Hotel reviews are a great place to start, agrees Hyden. He says travel buyers will be able to see the hotel amenities and attributes travelers want, allowing them to learn about the hotels they should be partnering with. If properties aren’t meeting travelers’ needs, buyers can block them from programs or use the data to determine new lodging partnerships.
The Global Business Travel Association recently surveyed US business travelers and asked specifically about the importance of amenities when choosing a hotel for corporate travel. The resulting Hotel Business Traveler 2018 study listed the top five hotel amenities in order of importance: free WiFi, free parking, complimentary breakfast, loyalty points and early check-in.
However, amenities can be costly additions to a hotel program, cautions Layman, especially when they are not used. For example, parking is less important in New York City where travelers tend to take Uber or cabs, yet parking as an add-on amenity to rates is the most costly in the Big Apple. If travelers are booking rates with parking included at a higher cost, the value may not be there.
On the other hand, another survey of US and European business travelers found that some desired amenities are not always included in travel policy, says Hyden, leaving room for increased satisfaction. For example, food delivery services could be a boon to some exhausted travelers unimpressed with the room service menu, and offering in-room entertainment would allow travelers to kick back and unwind with a movie after a day of travel and business.

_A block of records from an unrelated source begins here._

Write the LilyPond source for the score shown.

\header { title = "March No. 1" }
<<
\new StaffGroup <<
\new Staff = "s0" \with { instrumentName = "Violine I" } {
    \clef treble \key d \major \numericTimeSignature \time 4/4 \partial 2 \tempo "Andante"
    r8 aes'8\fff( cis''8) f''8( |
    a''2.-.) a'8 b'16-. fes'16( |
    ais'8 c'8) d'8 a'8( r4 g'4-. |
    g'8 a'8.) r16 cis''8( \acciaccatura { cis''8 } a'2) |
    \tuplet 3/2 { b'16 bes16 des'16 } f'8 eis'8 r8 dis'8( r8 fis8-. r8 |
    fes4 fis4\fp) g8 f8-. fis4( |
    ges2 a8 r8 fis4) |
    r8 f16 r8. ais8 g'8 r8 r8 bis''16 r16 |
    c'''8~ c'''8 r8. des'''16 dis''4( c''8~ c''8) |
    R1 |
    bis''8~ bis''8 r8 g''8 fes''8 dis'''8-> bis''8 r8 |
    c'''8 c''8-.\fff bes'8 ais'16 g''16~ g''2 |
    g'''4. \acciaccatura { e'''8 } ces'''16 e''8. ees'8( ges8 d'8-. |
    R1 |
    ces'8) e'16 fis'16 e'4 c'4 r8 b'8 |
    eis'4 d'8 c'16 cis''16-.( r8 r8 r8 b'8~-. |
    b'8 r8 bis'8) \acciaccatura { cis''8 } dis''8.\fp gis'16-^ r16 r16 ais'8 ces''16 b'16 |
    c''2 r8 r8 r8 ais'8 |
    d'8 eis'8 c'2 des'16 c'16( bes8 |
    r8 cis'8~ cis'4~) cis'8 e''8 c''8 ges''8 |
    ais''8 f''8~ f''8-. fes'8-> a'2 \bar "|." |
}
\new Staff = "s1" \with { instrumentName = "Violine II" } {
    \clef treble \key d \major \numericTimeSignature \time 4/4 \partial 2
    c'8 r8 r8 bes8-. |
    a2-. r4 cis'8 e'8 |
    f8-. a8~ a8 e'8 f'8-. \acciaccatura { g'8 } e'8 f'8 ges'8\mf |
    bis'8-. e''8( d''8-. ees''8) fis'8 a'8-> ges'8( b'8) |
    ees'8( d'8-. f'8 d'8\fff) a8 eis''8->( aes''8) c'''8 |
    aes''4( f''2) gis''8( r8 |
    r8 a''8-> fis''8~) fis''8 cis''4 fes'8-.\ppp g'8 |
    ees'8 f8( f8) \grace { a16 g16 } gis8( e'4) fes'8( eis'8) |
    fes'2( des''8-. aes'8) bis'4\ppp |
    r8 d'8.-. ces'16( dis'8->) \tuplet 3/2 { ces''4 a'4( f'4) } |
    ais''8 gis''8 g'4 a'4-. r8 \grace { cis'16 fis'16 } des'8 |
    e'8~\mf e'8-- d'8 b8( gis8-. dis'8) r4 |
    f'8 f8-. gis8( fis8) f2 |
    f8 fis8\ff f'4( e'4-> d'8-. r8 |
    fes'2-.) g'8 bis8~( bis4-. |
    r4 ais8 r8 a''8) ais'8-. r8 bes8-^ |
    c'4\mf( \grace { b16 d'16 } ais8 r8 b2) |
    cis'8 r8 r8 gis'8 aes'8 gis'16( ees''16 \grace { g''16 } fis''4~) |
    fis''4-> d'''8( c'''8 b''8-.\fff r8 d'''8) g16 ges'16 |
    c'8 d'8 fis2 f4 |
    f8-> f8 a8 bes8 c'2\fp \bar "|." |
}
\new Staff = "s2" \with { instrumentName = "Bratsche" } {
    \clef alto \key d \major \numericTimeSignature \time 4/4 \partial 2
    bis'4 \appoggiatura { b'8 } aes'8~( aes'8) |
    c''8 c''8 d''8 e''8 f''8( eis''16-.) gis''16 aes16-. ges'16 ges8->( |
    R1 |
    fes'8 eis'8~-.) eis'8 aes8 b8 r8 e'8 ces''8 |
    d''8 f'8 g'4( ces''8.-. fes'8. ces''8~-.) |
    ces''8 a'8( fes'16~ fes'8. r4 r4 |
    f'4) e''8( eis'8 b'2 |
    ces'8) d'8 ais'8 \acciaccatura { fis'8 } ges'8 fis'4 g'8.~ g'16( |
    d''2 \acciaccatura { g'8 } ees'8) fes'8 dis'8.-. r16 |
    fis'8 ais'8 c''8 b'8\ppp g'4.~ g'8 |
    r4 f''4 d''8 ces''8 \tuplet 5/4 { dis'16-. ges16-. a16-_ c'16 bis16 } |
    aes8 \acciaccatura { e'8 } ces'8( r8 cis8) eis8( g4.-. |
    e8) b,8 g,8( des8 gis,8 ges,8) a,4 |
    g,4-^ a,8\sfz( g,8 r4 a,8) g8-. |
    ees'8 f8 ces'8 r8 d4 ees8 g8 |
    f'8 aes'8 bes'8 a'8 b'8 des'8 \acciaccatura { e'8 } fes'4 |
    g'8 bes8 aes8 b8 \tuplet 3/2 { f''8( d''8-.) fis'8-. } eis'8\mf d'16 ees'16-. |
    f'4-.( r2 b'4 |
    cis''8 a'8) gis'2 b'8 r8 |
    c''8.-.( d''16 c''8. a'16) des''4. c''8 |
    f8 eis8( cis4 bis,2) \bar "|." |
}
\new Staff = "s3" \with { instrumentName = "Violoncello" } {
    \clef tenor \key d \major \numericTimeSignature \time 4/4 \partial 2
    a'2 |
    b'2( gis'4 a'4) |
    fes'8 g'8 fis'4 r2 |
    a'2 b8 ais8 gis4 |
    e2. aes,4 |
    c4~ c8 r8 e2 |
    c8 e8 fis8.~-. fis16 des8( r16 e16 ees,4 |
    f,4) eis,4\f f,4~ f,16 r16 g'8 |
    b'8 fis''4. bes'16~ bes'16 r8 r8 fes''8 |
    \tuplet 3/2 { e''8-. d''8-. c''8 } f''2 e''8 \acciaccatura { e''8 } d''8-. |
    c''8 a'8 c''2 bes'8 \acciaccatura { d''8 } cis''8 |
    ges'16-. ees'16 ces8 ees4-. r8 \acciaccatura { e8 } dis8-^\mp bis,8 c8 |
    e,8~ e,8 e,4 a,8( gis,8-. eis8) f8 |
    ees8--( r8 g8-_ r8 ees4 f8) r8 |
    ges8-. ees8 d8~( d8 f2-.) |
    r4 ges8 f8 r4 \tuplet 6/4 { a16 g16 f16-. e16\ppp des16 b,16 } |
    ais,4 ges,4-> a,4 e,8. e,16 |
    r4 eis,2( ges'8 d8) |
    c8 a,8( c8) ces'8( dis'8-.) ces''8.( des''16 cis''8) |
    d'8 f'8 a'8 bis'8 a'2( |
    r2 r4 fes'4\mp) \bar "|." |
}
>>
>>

Tamara Laster, head of global transient sales for IHG, says corporate travel buyers have traditionally focused on cost and spend as key measurements to evaluate the performance of their program. Instead, she suggests focusing on building a traveler-centric program that supports overall business objectives and measures compliance to the program and holistic travel spend (inclusive of meals, transportation, etc.).
Since comfort and ease are important to corporate travelers, says Gabe Rizzi, president of Travel Leaders Corporate, his company places high value on amenities like airline and hotel room upgrades, additional leg room on the plane, and simplicity and speed in the rebooking process when on the road in the event of delays and cancellations.
Finally, Bridgeman says measuring traveler satisfaction with their digital experience is useful, since that’s how most travelers prefer to make bookings today. For instance, beyond feedback on how the trip went, how does the digital experience compare to the competition, especially in contrast to tools travelers have readily available to them in the leisure sector?
In the end, says Rizzi, “you want employees to represent your brand in an impactful way.” Companies should not want associates dreading a business trip or seeing it as a necessary evil. When companies’ travel programs help their travelers see corporate travel as a perk, says Rizzi, “they are far more likely to have satisfied workers who are dedicated to serving their customers.”